=== How to complete this task ===
Where a line of the records holds the string "circle", copy that line.

[Saved entries]
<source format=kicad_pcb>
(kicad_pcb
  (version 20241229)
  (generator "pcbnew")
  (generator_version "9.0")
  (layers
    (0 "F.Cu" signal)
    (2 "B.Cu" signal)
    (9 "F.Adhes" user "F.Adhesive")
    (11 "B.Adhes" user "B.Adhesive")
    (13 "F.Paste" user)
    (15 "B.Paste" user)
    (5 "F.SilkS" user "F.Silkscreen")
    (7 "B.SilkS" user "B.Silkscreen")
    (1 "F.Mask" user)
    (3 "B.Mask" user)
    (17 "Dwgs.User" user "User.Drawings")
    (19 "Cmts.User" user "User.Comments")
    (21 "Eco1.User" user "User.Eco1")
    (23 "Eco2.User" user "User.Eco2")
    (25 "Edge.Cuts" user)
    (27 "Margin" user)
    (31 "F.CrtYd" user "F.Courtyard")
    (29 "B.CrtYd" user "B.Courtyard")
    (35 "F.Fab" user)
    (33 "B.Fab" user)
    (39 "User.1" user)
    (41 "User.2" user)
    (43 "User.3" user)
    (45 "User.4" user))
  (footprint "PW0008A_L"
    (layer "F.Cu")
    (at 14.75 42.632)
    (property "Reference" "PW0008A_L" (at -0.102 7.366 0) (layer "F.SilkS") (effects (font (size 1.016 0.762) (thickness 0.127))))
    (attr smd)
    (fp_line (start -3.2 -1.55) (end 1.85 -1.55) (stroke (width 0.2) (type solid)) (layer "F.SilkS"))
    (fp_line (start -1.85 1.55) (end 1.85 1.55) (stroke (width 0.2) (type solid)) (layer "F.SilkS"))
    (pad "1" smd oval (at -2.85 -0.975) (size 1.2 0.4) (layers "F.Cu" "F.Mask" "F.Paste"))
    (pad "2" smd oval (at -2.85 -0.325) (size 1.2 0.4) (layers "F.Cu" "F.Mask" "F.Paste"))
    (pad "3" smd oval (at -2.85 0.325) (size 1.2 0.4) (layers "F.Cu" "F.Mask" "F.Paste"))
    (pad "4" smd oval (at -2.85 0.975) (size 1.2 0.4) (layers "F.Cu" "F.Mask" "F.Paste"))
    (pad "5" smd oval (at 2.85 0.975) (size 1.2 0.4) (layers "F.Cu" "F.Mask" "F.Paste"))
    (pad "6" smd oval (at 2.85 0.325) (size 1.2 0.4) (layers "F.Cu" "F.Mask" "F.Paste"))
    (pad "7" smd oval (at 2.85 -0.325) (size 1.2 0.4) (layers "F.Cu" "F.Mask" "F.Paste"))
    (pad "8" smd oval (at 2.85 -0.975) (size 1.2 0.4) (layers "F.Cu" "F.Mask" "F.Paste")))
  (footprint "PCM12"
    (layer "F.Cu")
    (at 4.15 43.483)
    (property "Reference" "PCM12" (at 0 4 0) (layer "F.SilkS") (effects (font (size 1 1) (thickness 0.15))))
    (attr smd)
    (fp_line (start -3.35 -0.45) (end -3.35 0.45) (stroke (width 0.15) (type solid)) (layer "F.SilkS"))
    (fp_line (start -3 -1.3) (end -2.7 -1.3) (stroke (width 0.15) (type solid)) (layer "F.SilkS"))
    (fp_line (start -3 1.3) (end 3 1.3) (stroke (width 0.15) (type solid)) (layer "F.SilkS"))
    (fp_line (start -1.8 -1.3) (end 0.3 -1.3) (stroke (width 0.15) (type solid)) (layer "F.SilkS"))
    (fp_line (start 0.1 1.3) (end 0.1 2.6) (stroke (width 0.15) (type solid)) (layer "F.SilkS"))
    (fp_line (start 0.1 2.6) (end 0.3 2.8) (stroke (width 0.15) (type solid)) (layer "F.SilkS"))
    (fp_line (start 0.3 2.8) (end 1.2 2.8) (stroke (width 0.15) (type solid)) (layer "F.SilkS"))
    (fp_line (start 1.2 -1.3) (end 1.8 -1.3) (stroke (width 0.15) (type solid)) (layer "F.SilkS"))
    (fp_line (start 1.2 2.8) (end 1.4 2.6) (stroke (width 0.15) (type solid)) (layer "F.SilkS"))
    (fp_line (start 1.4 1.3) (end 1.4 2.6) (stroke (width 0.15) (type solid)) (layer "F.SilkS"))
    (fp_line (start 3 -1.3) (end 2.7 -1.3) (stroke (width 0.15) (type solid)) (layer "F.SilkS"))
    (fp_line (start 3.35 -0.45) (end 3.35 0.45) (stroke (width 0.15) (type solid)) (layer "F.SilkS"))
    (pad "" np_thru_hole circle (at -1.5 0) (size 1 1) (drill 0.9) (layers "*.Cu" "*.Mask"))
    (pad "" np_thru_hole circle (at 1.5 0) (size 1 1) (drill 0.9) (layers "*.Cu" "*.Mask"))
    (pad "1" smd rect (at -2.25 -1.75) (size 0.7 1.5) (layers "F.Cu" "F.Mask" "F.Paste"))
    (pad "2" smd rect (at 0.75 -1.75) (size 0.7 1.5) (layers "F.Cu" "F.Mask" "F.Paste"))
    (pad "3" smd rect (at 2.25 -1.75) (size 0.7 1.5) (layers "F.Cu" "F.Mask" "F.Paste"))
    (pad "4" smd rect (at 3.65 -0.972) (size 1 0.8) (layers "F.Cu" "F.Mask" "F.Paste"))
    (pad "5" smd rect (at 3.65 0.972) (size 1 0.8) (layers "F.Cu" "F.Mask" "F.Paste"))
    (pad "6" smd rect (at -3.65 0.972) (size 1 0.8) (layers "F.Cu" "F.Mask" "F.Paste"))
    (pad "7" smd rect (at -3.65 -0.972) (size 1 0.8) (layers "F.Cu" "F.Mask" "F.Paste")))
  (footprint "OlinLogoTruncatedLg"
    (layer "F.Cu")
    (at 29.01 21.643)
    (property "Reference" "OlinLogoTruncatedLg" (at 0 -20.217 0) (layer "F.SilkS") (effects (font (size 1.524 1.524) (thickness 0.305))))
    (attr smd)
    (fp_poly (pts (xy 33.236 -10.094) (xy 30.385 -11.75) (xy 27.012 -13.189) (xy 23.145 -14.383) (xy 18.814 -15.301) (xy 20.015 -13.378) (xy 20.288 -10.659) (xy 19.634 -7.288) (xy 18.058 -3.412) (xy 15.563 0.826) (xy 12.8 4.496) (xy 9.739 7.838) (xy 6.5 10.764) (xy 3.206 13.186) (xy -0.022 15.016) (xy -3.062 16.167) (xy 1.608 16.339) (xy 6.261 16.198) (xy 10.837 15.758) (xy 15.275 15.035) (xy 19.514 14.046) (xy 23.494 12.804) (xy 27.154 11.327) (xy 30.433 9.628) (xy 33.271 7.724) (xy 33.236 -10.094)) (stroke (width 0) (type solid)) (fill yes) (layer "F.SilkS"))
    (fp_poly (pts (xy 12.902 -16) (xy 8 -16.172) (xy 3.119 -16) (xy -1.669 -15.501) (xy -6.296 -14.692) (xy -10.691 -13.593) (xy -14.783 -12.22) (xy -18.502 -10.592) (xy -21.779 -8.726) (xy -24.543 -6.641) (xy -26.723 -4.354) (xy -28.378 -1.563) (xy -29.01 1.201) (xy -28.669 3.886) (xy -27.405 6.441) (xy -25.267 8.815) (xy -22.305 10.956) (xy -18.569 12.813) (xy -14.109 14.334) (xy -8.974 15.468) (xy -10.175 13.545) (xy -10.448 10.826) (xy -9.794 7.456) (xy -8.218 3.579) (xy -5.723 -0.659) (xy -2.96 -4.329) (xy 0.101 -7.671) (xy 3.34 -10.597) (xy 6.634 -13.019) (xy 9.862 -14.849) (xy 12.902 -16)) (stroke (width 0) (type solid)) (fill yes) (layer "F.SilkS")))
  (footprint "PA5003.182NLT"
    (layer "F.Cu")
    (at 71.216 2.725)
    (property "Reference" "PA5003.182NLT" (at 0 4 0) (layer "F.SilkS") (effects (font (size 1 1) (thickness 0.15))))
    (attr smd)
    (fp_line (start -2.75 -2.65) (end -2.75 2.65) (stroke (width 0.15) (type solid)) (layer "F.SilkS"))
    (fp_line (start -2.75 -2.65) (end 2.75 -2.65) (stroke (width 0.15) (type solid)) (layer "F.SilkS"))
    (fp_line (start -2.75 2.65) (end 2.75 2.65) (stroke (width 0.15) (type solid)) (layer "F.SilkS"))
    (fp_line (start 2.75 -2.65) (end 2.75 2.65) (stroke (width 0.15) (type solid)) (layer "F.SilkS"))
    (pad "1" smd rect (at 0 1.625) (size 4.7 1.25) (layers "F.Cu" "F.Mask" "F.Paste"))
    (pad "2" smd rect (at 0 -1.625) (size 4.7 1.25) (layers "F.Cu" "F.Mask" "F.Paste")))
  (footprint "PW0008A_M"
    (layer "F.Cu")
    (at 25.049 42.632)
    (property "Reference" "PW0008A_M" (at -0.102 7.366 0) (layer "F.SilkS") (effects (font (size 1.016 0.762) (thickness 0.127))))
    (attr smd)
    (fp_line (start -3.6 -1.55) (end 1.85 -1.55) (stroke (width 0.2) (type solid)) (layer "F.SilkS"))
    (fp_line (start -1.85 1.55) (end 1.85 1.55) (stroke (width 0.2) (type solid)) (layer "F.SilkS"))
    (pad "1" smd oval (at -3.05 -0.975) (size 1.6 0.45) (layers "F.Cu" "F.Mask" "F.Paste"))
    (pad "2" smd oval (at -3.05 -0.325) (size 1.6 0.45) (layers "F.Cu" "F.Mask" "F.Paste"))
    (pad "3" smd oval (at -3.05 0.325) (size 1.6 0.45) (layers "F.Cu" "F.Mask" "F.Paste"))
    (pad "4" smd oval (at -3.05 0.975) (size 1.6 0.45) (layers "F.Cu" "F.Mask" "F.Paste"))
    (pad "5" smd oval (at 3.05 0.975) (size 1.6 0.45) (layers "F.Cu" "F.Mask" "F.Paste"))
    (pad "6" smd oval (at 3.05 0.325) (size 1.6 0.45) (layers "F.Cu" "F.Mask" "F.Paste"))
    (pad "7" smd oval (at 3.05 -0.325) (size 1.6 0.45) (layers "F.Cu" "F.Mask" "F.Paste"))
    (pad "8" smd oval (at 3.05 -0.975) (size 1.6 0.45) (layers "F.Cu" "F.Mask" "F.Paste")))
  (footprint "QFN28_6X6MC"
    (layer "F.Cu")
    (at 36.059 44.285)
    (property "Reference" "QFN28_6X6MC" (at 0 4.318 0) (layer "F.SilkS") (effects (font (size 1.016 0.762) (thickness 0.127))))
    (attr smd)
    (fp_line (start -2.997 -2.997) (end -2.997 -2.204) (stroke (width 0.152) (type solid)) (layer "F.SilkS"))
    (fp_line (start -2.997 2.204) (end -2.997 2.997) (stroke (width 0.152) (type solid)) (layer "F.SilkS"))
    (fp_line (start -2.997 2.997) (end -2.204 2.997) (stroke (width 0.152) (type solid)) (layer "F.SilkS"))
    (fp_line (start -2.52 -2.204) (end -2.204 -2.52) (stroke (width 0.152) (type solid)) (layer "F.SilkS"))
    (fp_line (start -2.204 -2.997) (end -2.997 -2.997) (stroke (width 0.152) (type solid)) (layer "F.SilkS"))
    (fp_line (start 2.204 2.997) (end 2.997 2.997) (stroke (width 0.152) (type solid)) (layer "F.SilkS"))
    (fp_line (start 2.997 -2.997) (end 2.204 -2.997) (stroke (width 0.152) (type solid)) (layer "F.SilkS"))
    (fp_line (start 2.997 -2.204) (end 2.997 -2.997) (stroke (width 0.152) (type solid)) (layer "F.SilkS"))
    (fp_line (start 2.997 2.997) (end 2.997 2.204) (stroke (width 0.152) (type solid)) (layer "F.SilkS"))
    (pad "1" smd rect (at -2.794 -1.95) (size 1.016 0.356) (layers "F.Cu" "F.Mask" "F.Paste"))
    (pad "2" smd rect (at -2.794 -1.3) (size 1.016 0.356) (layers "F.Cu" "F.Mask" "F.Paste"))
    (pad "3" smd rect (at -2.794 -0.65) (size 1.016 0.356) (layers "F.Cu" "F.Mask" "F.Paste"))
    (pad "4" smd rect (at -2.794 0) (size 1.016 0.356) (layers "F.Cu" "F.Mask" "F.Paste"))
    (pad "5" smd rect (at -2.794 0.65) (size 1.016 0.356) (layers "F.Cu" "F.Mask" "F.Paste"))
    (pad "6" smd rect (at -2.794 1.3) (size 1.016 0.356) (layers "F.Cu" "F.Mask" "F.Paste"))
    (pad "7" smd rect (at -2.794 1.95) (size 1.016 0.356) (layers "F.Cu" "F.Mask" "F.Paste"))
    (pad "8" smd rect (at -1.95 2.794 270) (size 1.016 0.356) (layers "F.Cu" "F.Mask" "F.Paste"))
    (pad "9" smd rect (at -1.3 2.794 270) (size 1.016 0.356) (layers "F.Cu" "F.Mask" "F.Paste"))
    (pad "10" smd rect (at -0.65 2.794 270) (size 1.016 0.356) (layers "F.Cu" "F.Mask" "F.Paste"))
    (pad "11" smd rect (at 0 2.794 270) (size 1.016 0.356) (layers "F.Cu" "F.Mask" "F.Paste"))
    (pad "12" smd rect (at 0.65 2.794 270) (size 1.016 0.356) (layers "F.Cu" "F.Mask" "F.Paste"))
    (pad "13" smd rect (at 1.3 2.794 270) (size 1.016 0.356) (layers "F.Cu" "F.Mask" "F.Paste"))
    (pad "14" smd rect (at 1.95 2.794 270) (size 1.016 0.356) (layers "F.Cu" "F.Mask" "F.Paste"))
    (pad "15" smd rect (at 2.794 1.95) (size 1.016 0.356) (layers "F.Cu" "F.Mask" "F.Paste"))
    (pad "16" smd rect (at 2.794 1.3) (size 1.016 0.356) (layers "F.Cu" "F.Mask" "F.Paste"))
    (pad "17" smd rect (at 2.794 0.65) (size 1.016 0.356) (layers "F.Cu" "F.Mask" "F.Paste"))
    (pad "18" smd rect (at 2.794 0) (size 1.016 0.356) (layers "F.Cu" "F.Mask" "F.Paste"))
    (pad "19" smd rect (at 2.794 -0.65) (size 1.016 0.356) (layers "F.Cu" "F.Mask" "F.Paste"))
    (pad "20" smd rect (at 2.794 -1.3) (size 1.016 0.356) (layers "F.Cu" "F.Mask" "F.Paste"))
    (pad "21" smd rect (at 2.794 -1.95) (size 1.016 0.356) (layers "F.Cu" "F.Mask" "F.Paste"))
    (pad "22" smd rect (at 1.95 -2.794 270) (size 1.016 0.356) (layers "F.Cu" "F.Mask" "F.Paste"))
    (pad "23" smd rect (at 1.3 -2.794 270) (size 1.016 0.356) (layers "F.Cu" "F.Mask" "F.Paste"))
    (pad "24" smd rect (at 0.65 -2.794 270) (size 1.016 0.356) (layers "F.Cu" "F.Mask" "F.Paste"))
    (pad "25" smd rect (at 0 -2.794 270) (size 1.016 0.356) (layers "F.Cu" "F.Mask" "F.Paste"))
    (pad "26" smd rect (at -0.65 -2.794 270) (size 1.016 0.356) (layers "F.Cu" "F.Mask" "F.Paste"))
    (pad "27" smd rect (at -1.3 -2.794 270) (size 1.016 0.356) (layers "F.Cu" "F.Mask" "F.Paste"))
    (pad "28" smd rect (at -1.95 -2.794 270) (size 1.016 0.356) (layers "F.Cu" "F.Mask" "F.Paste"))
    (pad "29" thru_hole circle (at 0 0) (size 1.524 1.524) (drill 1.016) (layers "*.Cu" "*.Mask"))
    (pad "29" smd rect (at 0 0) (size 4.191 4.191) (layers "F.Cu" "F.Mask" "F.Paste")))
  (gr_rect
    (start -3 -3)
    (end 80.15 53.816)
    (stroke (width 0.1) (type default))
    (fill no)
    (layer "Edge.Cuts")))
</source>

=== Final answer ===
    (pad "" np_thru_hole circle (at -1.5 0) (size 1 1) (drill 0.9) (layers "*.Cu" "*.Mask"))
    (pad "" np_thru_hole circle (at 1.5 0) (size 1 1) (drill 0.9) (layers "*.Cu" "*.Mask"))
    (pad "29" thru_hole circle (at 0 0) (size 1.524 1.524) (drill 1.016) (layers "*.Cu" "*.Mask"))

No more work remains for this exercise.